O Príncipe Hassan atuou como conselheiro político de seu pai durante o exílio. Eles retornaram a Marrocos em 16 de novembro de 1955. Participou com seu pai das negociações de fevereiro de 1956 para a independência de Marrocos. Após a independência de Marrocos da França, seu pai o nomeou comandante-chefe das recém-fundadas Forças Armadas Reais de Marrocos em abril de 1956. No mesmo ano, liderou contingentes do exército à vitória após derrotar milícias rebeldes durante a Revolta do Rif. Foi durante seu mandato como comandante-chefe que conheceu o General Mohamed Oufkir, que se tornou Ministro da Defesa durante seu reinado. Oufkir mais tarde seria suspeito de orquestrar um golpe de Estado fracassado para matar Hassan em 1972.

Depois que Mohammed V mudou o título do soberano marroquino de Sultão para Rei em 1957, Hassan foi proclamado Príncipe Herdeiro em 9 de julho de 1957. Nesta posição, foi presidente do comitê organizador do Encontro Internacional no mosteiro de Toumliline em 1957 e fez um discurso de boas-vindas.

Hassan ascendeu ao trono em 26 de fevereiro de 1961, com a morte de seu pai. Sua entronização ocorreu no Palácio Real de Rabat em 3 de março de 1961, e ele também herdou o cargo de primeiro-ministro.

Em 1962, Hassan e seus assessores redigiram a primeira constituição de Marrocos, definindo o reino como uma monarquia constitucional social e democrática, tornando o Islã a religião do Estado e criando o título de Amir al-Mu'minin e "representante supremo da nação" para o rei, cuja pessoa foi definida como "inviolável e sagrada". A constituição também reafirmou um sistema político multipartidário, o único que existia no Magrebe naquela época. A constituição provocou forte protesto político da UNFP e do Istiqlal e de outros partidos de esquerda que formavam a oposição na época.

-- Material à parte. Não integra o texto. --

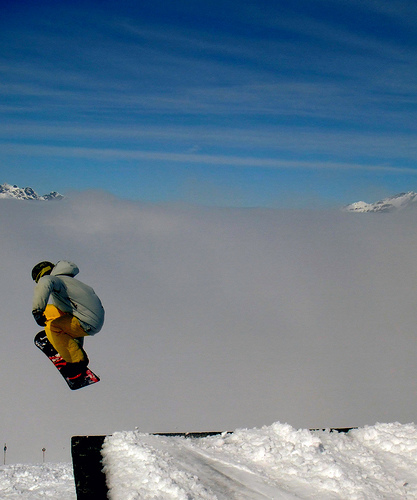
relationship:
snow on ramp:
[101, 423, 416, 497] [68, 423, 416, 499]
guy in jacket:
[30, 256, 107, 379] [28, 259, 108, 339]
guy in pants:
[30, 256, 107, 379] [36, 304, 91, 367]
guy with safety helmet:
[30, 256, 107, 379] [28, 259, 55, 282]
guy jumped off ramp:
[30, 256, 107, 379] [68, 423, 416, 499]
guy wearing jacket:
[30, 256, 107, 379] [28, 259, 108, 339]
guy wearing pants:
[30, 256, 107, 379] [36, 304, 91, 367]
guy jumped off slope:
[30, 256, 107, 379] [67, 415, 415, 499]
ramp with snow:
[68, 423, 416, 499] [101, 423, 416, 497]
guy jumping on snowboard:
[30, 256, 107, 379] [31, 326, 102, 395]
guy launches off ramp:
[30, 256, 107, 379] [68, 423, 416, 499]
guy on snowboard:
[30, 256, 107, 379] [31, 326, 102, 395]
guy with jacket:
[30, 256, 107, 379] [28, 259, 108, 339]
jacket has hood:
[28, 259, 108, 339] [50, 258, 79, 277]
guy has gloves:
[30, 256, 107, 379] [29, 303, 52, 330]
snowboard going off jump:
[31, 326, 102, 395] [69, 419, 416, 498]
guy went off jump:
[30, 256, 107, 379] [69, 419, 416, 498]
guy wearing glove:
[30, 256, 107, 379] [32, 303, 48, 328]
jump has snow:
[69, 419, 416, 498] [101, 423, 416, 497]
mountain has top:
[342, 184, 413, 214] [342, 187, 415, 215]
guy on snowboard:
[25, 256, 107, 379] [31, 326, 102, 395]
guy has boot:
[25, 256, 107, 379] [55, 352, 91, 380]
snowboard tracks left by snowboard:
[149, 425, 348, 499] [31, 326, 102, 395]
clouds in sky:
[255, 24, 413, 184] [0, 1, 413, 202]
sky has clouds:
[0, 1, 413, 202] [255, 24, 413, 184]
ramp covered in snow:
[68, 423, 416, 499] [101, 423, 416, 497]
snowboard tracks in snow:
[149, 425, 415, 499] [101, 423, 416, 497]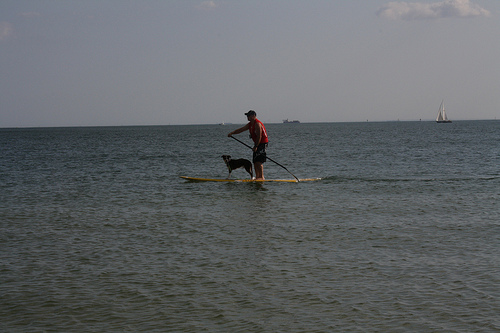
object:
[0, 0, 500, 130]
sky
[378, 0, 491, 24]
clouds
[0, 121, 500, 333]
water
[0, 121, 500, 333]
ripples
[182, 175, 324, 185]
surfboard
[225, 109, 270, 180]
man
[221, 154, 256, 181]
dog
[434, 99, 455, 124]
yacht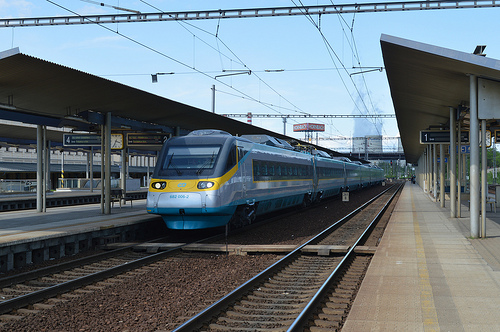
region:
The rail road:
[196, 202, 298, 317]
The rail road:
[224, 239, 308, 329]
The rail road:
[236, 291, 265, 327]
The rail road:
[227, 251, 296, 318]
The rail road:
[216, 211, 342, 307]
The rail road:
[216, 279, 266, 328]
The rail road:
[234, 280, 286, 321]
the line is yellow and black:
[421, 281, 439, 312]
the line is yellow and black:
[430, 292, 442, 329]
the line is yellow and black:
[427, 285, 439, 319]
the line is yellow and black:
[427, 287, 434, 321]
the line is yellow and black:
[417, 298, 443, 320]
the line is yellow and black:
[436, 289, 438, 319]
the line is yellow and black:
[429, 292, 441, 325]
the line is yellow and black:
[427, 304, 444, 330]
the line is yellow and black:
[441, 303, 453, 330]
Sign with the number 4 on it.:
[63, 134, 101, 146]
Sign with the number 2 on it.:
[127, 132, 171, 145]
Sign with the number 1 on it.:
[420, 130, 474, 142]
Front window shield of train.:
[157, 143, 223, 173]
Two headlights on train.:
[148, 179, 217, 189]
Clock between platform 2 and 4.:
[110, 132, 126, 148]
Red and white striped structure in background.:
[245, 112, 255, 125]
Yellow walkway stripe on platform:
[405, 182, 442, 327]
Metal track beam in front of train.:
[95, 234, 378, 252]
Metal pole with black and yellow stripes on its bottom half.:
[60, 151, 67, 189]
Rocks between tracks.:
[91, 280, 181, 330]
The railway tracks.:
[293, 216, 355, 324]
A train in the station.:
[124, 125, 386, 241]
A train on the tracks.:
[144, 120, 389, 238]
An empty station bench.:
[98, 186, 135, 217]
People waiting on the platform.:
[406, 172, 418, 187]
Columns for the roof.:
[416, 78, 498, 249]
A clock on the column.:
[108, 129, 124, 153]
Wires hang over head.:
[148, 15, 303, 127]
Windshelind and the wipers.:
[162, 140, 218, 173]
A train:
[159, 109, 341, 248]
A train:
[145, 96, 313, 240]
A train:
[193, 131, 302, 228]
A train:
[194, 76, 288, 183]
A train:
[171, 109, 255, 196]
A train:
[174, 116, 286, 246]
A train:
[176, 126, 256, 223]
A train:
[171, 136, 248, 206]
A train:
[170, 80, 288, 281]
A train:
[206, 142, 282, 214]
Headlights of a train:
[195, 180, 214, 190]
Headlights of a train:
[148, 176, 170, 193]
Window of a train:
[160, 141, 216, 168]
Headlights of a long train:
[193, 179, 215, 189]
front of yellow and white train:
[135, 136, 245, 243]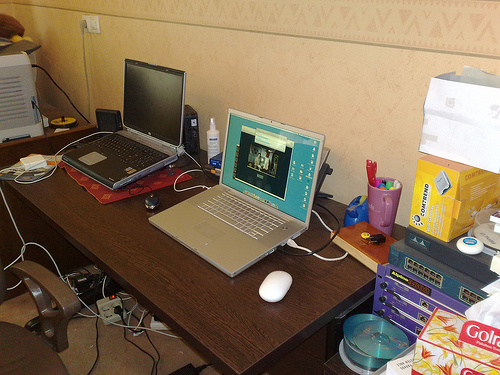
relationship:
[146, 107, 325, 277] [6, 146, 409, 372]
laptop on table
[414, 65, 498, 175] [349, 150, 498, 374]
box on boxes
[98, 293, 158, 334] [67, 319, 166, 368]
plugs on floor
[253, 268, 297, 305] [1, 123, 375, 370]
cordless mouse on table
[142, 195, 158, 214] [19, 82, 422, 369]
mouse on table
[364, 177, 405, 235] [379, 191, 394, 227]
cup with handle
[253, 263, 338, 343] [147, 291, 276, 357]
cordless mouse on desk top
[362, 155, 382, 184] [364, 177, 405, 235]
scissors in cup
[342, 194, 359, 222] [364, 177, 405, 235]
tape dispenser next to cup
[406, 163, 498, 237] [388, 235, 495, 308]
box stacked on box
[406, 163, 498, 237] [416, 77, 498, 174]
box stacked under box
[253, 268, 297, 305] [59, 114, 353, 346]
cordless mouse on desk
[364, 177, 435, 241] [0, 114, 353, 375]
cup on desk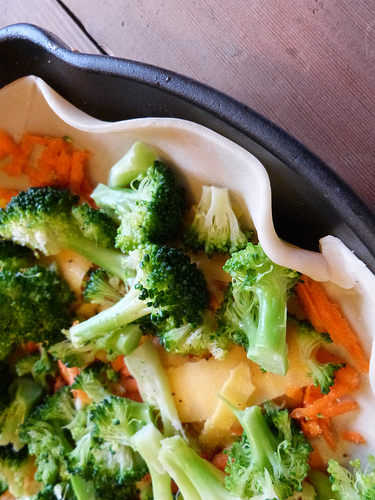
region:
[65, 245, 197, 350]
a green broccoli spear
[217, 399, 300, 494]
a green broccoli spear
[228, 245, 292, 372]
a green broccoli spear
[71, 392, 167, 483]
a green broccoli spear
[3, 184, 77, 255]
a green broccoli spear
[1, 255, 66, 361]
a green broccoli spear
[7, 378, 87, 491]
a green broccoli spear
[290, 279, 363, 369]
a small carrot slice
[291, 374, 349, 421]
a small carrot slice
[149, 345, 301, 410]
a slice of cheese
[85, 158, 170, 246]
green broccoli florets in salad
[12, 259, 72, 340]
green broccoli florets in salad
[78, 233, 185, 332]
green broccoli florets in salad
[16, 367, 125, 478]
green broccoli florets in salad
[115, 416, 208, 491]
green broccoli florets in salad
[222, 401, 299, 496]
green broccoli florets in salad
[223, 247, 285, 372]
green broccoli florets in salad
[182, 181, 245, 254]
green broccoli florets in salad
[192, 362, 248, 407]
orange cheese in salad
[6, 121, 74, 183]
orange slices of carrot in salad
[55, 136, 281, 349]
Broccoli on the plate.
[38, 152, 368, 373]
Vegetables on the plate.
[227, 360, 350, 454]
Orange carrots on the plate.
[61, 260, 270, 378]
Green broccoli on the plate.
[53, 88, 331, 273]
White plate with food.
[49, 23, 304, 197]
Black metal pan with white plate.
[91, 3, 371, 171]
Wood table under the plate.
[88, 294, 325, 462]
Cheese on the vegetables.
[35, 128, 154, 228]
Shredded carrots on the plate.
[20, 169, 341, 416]
Vegetables, cheese, and broccoli.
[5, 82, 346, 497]
white dish with vegetables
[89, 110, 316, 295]
green broccoli in white dish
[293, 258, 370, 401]
carrot slices in white dish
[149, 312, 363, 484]
cheese and broccoli mixed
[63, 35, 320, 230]
black dish outside white dish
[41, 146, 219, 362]
cut-up gree broccoli in dish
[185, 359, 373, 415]
white cheese in dish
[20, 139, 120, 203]
orange carrot pieces in dish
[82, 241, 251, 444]
green, orange, and yellow/white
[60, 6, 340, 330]
dish sitting on table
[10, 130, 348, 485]
bright green broccoli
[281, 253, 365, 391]
orange shreds of carrot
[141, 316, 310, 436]
thin slices of yellow cheese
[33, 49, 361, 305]
white uncooked dough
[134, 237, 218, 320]
dark green broccoli flowerettes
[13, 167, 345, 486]
colorful food in an uncooked crust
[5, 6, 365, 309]
food in a black skillet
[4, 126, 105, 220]
small pile of shredded carrots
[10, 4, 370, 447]
skillet of food on a wooden table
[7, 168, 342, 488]
mixture of varied food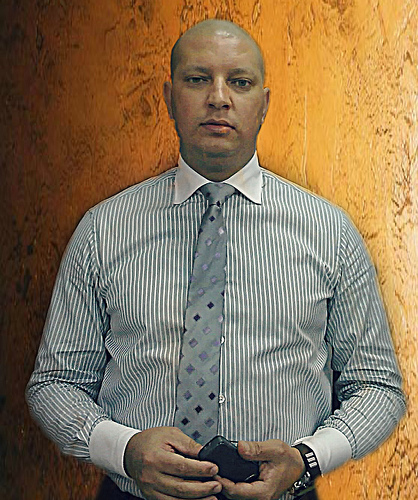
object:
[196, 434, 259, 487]
phone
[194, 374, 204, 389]
purple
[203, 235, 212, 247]
purple diamond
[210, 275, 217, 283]
diamonds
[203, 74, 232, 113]
nose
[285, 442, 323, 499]
watch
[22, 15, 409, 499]
man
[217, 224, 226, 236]
purple diamond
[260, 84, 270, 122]
left ear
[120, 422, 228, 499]
hand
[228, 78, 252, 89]
eye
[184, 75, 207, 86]
eye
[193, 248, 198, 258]
diamond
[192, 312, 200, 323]
diamond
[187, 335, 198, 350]
diamond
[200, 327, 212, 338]
diamond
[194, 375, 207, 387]
diamond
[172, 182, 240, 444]
man's tie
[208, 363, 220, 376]
diamond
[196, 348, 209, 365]
diamond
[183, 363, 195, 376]
diamond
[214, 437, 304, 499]
man's hand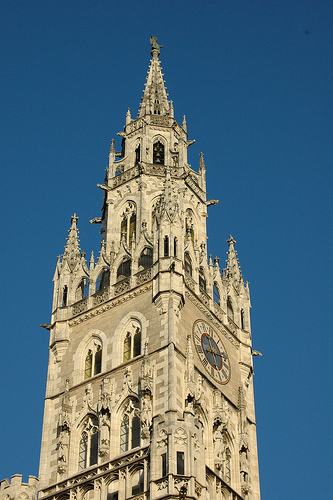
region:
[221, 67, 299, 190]
the blue sky is clear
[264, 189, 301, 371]
the blue sky is clear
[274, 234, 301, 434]
the blue sky is clear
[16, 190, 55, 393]
the blue sky is clear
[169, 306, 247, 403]
the clock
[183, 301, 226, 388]
the clock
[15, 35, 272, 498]
The clock tower of a cathedral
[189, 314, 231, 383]
The face of the clock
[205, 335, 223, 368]
The arms of the clock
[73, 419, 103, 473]
Windows in the clock tower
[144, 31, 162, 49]
A statue at the top of the tower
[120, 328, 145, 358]
Two windows in the tower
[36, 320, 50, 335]
A gargoyle carved in the building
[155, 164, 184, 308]
A roofed part of the tower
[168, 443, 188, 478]
A small window in the tower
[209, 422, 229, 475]
A religious statue under the clock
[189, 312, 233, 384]
Round clock tower.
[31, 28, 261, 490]
The entire tower is made of stone.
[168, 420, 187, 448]
Corner of the tower with small sculpture.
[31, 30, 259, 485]
The tower was built in Gothic style.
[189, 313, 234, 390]
Clock with Roman numbers.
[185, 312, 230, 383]
The center of the clock is blue.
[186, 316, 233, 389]
Clock with golden handles.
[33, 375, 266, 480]
Sculpted statues between the windows.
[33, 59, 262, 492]
The tower has a light tan stone color.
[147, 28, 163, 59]
Tip of the tower with small statue.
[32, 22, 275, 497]
the tower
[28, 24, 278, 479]
the tower is gothic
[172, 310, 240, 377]
the clock on the tower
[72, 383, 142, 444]
windows on the tower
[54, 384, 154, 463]
the windows are arched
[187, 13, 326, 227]
the sky is blue and clear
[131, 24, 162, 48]
the statuette on the tower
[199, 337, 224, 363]
the hands on the clock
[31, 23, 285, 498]
the tower is mason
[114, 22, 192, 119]
the roof of the tower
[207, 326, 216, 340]
roman numeral on clock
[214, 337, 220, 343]
roman numeral on clock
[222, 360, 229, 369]
roman numeral on clock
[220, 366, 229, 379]
roman numeral on clock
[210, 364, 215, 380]
roman numeral on clock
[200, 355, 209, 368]
roman numeral on clock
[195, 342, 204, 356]
roman numeral on clock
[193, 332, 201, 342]
roman numeral on clock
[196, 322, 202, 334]
roman numeral on clock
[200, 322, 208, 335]
roman numeral on clock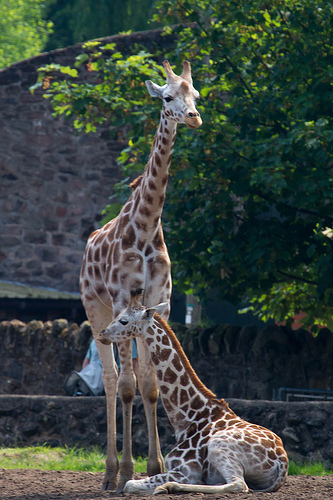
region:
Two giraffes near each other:
[76, 52, 291, 498]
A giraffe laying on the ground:
[95, 283, 294, 496]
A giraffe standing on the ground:
[77, 59, 188, 490]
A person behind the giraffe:
[73, 305, 143, 402]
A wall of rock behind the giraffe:
[5, 44, 162, 315]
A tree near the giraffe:
[47, 33, 331, 341]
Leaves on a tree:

O reinado de Hassan foi infame por um péssimo histórico de direitos humanos, rotulado como "chocante" pela BBC. Foi, no entanto, pior durante o período que vai da década de 1960 ao final da década de 1980, que foi rotulado como os "anos de chumbo" e viu milhares de dissidentes presos, mortos, exilados ou desaparecidos forçadamente. O país só se tornaria relativamente mais livre no início da década de 1990, sob forte pressão internacional e condenação por seu histórico de direitos humanos. Desde então, o histórico de direitos humanos de Marrocos melhorou modestamente e melhorou significativamente durante o reinado do sucessor de Hassan, Mohammed VI. Em 2004, a Comissão de Equidade e Reconciliação foi criada por Mohammed para investigar abusos de direitos humanos durante o reinado de seu pai.